Wake of the Wind (Cooper)

Book Reviews
Cooper's disappointing third novel (after Family) frustrates readers with a good premise poorly executed. Mordecai and Lifee meet as slaves on a plantation in post-Civil War Texas. Forced to marry by their master before they even know each other, they fall in love just as emancipation is declared, and head east with several other newly freed companions to look for a safe place to live. Cooper conveys the mixture of hope, fear and confusion as hungry and footsore former slaves move across the country. Mor and Lifee find work at a ruined plantation in Georgia and begin a family; and in time, the owner secretly sells her property to them. The tightly knit clan of former slaves prospers, but when lynchings in the area become frequent, they are forced to leave. Eventually they settle on an abandoned farm, where they survive economic depression and other troubles. When tragedy ensues, the next generation must assume responsibility for preserving the family. Though Cooper's research about the troubled historical era provides good details, her characters are mainly two-dimensional stereotypes. The blacks are good, with pure hearts; the whites (with one exception) are duplicitous. Moreover, the prose is wooden and preachy, lacking grace or nuance. This earnest saga of freed slaves aspiring to new lives in the Reconstruction South is commendable in intent but pedestrian in execution.
Publishers Weekly


Cooper has written her third novel and another wonderfully rich tale.
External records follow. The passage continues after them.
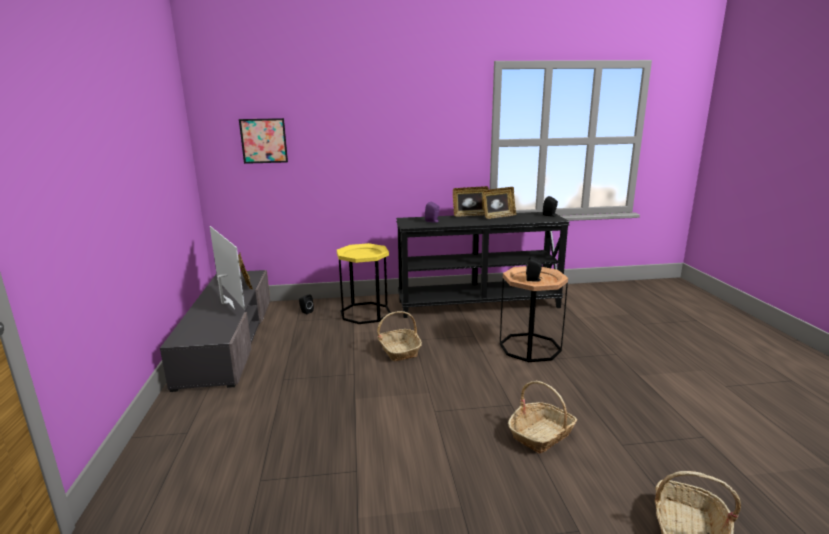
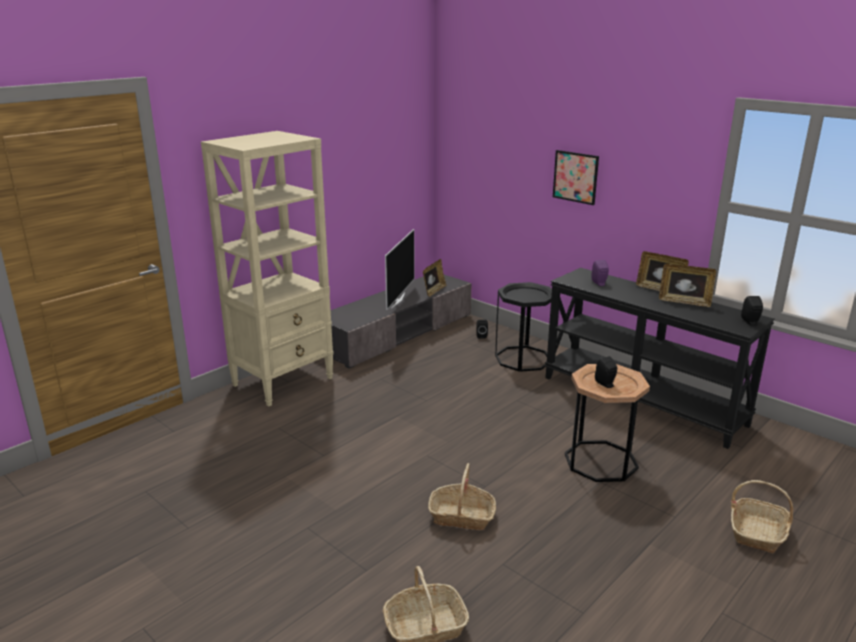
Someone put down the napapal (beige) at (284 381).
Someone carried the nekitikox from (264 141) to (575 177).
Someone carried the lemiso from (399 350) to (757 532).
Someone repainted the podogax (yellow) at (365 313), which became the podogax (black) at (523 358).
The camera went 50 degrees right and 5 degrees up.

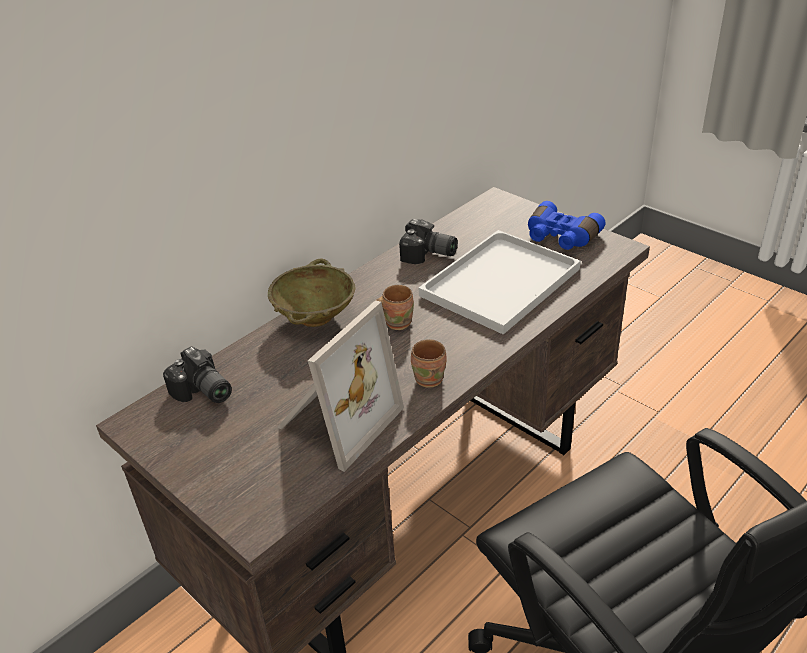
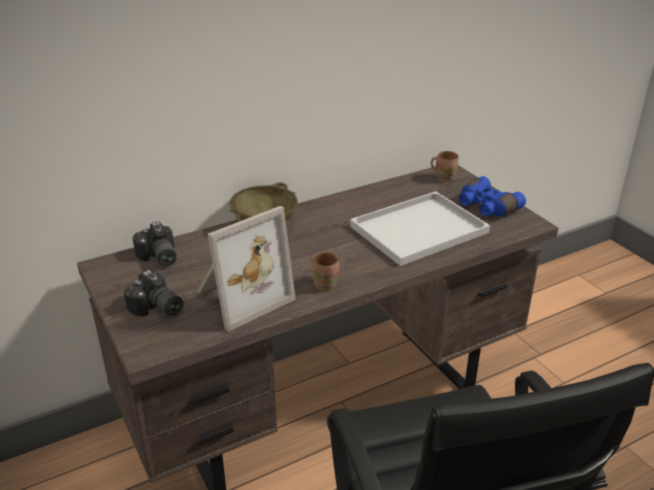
Someone carried the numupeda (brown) from (396 322) to (444 177).
Someone carried the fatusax from (428 255) to (156 309).
The camera went 15 degrees right and 5 degrees down.

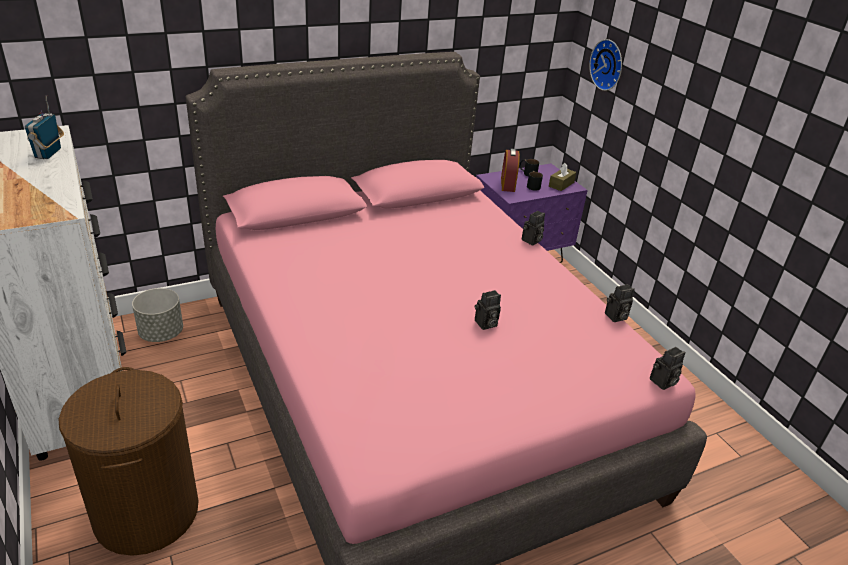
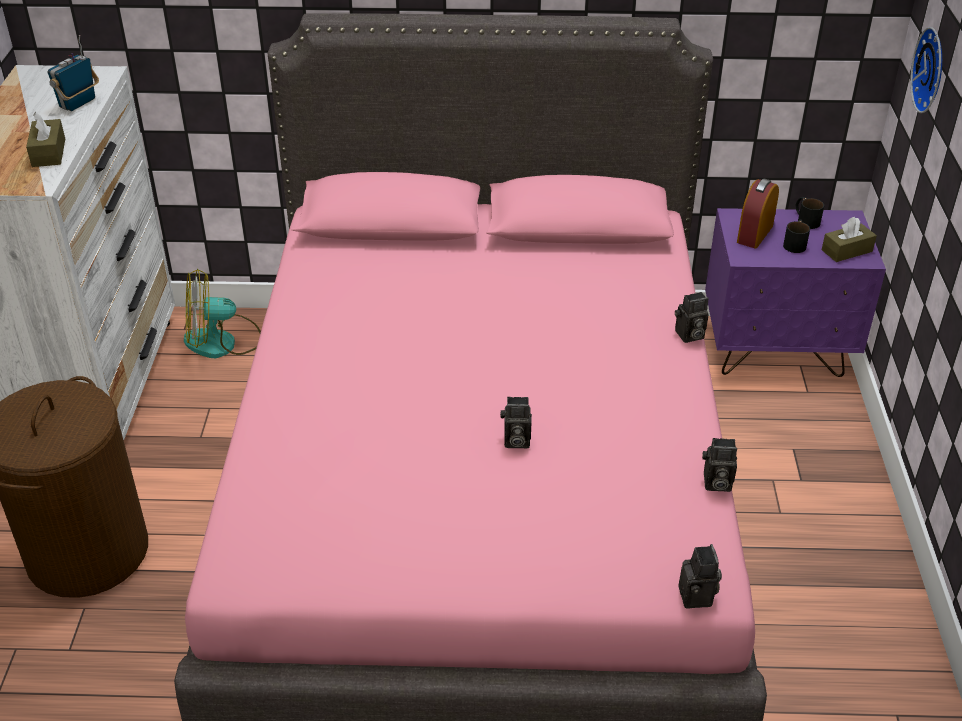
Someone put down the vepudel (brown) at (48 153).
Someone swapped the pabetevol (grey) at (161 333) for the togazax at (223 342).
Someone rotated the fatusax at (662 383) by 90 degrees counterclockwise.
The camera went 30 degrees right and 5 degrees up.

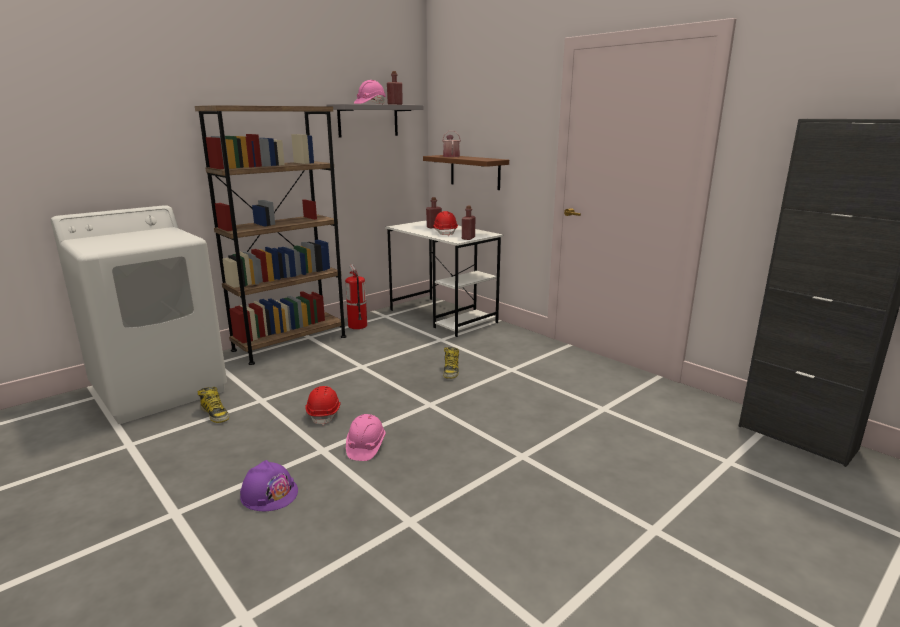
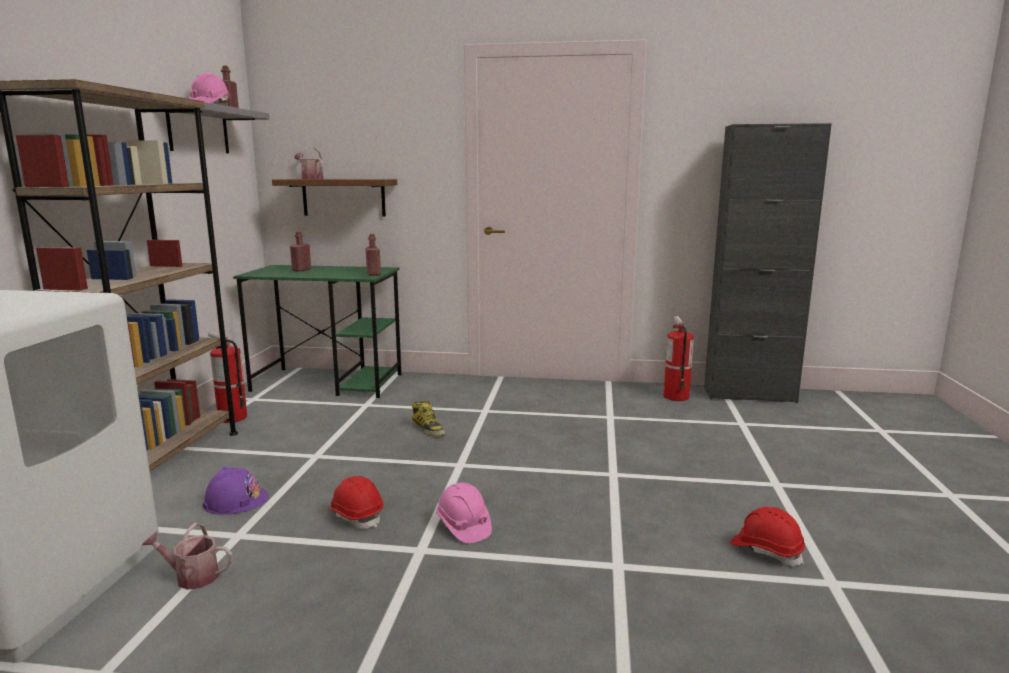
Someone put down the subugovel at (676 396).
Someone carried the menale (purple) from (269 493) to (236 500).
Someone carried the menale (red) from (445 232) to (766 550).
Someone swapped the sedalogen at (215 414) for the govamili at (192 577).
Someone repainted the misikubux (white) at (443 316), which became the misikubux (green) at (329 382).
The camera went 40 degrees left and 5 degrees down.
Two good friends in Africa, Kola and Suwaibu, are taken from Africa and brought to America as slaves. The story of their great-great-great-grandchildren, Mordecai (Mor) and Lifee, reunites these friends' families through marriage. Mor and Lifee's life together is chronicled through their marriage, freedom from slavery, the birth of their children and grand-children, and their deaths. Cooper has once again written a compelling story, reminiscent of The Children of Segu (1989) by Maryse Conde. All her fans will love this book. Lillian Lewis
Booklist


A lyrical, century-spanning family saga on the lives of several African-American families. Cooper (Some Love, Some Pain, Sometime, 1995, etc.) begins with a recitation of the brief, hard existence of two young men, Kola and Suwaibu, best friends who, in the 1760s, are captured by slavers and transported to America. Both father children "in this new world of pain," sending some essence of themselves "rushing, striving, pulsing on toward some future." A century later, Mordecai (a Suwaibu descendant) and Lifee (a Kola descendant) meet on a Southern plantation in the last days of the Civil War. Lifee, newly arrived, is slated to become the masterþs mistress. Beautiful and educated, she is driven by a fierce determination to be free. Mordecai, a skilled farmer and deeply humane, shares her desire for freedom. When the war ends, the two set out to look for a place of their own, making an epic trek across the devastated South before finding land. Cooper's narrative comes into its own with her portrait of the turbulent years following the war, as freed slaves filled the South's roads looking for lost family members and new lives. Her depiction of the ways in which Mordecai and Lifee outwit the violent whites they encounter is vivid, detailed, and stirring. Much of the story concerns the pair's almost continual battle to keep their home and secure an education for their children in the face of violent white opposition. Even if, as Lifee observes at the end of her life in 1895, the world is "still as hard on Negroes" as it can be, she and Mordecai and their equally resilient children have nonetheless managed to defy the odds, and the unpredictable "winds of life," to create a place for themselves in the world. A moving story that combines period detail, terse, flavorful language, and a swift plot to create a portrait of a redoubtable family over time.